2) discarded the original directory structure, into a pure kv, the user can be simulated by the prefix matching mode directory.
3) value is no longer saved in memory, and the same memory can support storing more keys.
4) Watch mechanism is more stable, basically through the watch mechanism to achieve full synchronization of data.
5) (Bulk operation and transaction mechanism, user can implement ETCD v2 CAS mechanism through Bulk transaction request (Batch transaction support if condition judgment)
10.ETCD Precautions for use
1) ETCD Cluster initialization problem
If a node is not started when the cluster first initializes, a Error:Etcdserver:not capable error is reported when it is accessed through the V3 interface. For compatibility reasons, the default API version at cluster startup is 2.3, and only if all nodes in the cluster are joined to confirm that all nodes support the V3 interface, the cluster version is promoted to V3. This will only happen when the cluster is initialized for the first time, if the cluster is initialized, the node is hung up, or the cluster shuts down (the Cluster API version is loaded from the persisted data when the reboot is turned off), it will not be affected.

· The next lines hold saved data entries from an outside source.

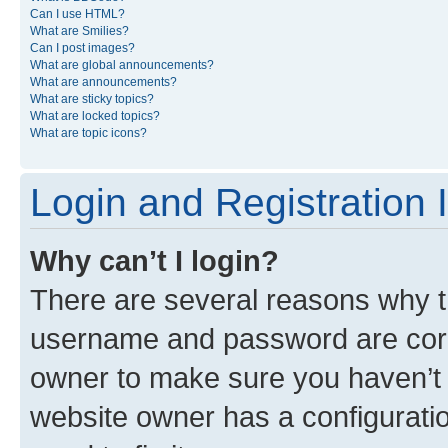
Can I use HTML?
What are Smilies?
Can I post images?
What are global announcements?
What are announcements?
What are sticky topics?
What are locked topics?
What are topic icons?
Login and Registration 
Why can’t I login?
There are several reasons why th
username and password are corre
owner to make sure you haven’t b
website owner has a configuratio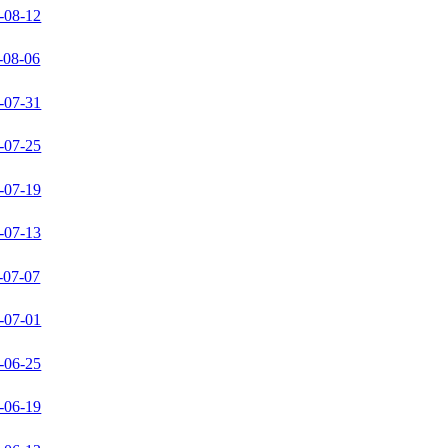
-08-12
-08-06
-07-31
-07-25
-07-19
-07-13
-07-07
-07-01
-06-25
-06-19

2) mechanism of ETCD read request
V2 Quorum=true, the read is done through raft, which by default is true via the CLI request.

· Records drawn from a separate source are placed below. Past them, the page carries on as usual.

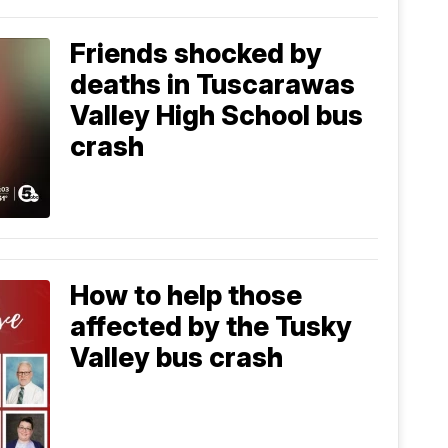
Friends shocked by
deaths in Tuscarawas
Valley High School bus
crash
How to help those
affected by the Tusky
Valley bus crash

V3–consistency= "L" when (default) read through raft, otherwise read local data. The SDK code is controlled by whether it is open: withserializable option.
Consistent read in the case, each read also need to walk once raft protocol, can guarantee consistency, but loss of performance, if there is a network partition, a few nodes of the cluster can not provide consistent read. However, if this parameter is not set, it is read directly from the local store, thus losing consistency. When you use it, be careful to set this parameter based on the scenario, and trade-offs between consistency and usability.
3) compact mechanism of ETCD
Etcd default does not automatically compact, you need to set the startup parameters, or the compact through the command, if the changes are frequently recommended settings, it will result in space and memory waste and errors. ETCD v3 Default Backend quota 2GB, if not compact,boltdb file size exceeds this limit, will be error: "Error:etcdserver:mvcc:database space exceeded", resulting in data Unable to write.